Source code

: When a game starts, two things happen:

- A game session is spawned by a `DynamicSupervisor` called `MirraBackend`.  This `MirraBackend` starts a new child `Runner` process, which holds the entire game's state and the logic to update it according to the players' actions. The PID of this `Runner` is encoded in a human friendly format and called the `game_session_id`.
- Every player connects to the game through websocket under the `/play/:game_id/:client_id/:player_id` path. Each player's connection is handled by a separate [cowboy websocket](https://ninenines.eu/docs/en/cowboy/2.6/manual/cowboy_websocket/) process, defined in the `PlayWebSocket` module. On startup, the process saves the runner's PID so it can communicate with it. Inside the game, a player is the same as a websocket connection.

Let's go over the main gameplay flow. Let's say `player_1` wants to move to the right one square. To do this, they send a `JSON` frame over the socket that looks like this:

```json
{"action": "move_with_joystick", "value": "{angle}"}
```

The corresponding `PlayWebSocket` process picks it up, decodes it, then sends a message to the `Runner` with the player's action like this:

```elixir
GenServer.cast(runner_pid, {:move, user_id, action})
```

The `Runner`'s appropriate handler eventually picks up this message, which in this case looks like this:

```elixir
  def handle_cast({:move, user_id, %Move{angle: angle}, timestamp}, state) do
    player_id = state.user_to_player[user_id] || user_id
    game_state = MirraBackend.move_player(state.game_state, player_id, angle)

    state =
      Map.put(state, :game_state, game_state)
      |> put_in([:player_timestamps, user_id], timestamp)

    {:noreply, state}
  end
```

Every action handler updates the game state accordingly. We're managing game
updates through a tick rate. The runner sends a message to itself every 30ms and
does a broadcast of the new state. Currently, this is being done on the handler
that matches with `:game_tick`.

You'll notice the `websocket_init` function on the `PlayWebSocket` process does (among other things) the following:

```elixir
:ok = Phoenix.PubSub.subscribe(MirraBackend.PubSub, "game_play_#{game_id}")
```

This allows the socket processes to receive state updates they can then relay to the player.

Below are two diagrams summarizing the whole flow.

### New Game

┄┄┄┄┄┄┄┄┄┄

Where the line holding "appropriate handler eventually" appears in the listing above, start reproducing exactly, and end with the line holding "You'll notice the".

OUTPUT OF THE TASK →
The `Runner`'s appropriate handler eventually picks up this message, which in this case looks like this:

```elixir
  def handle_cast({:move, user_id, %Move{angle: angle}, timestamp}, state) do
    player_id = state.user_to_player[user_id] || user_id
    game_state = MirraBackend.move_player(state.game_state, player_id, angle)

    state =
      Map.put(state, :game_state, game_state)
      |> put_in([:player_timestamps, user_id], timestamp)

    {:noreply, state}
  end
```

Every action handler updates the game state accordingly. We're managing game
updates through a tick rate. The runner sends a message to itself every 30ms and
does a broadcast of the new state. Currently, this is being done on the handler
that matches with `:game_tick`.

You'll notice the `websocket_init` function on the `PlayWebSocket` process does (among other things) the following:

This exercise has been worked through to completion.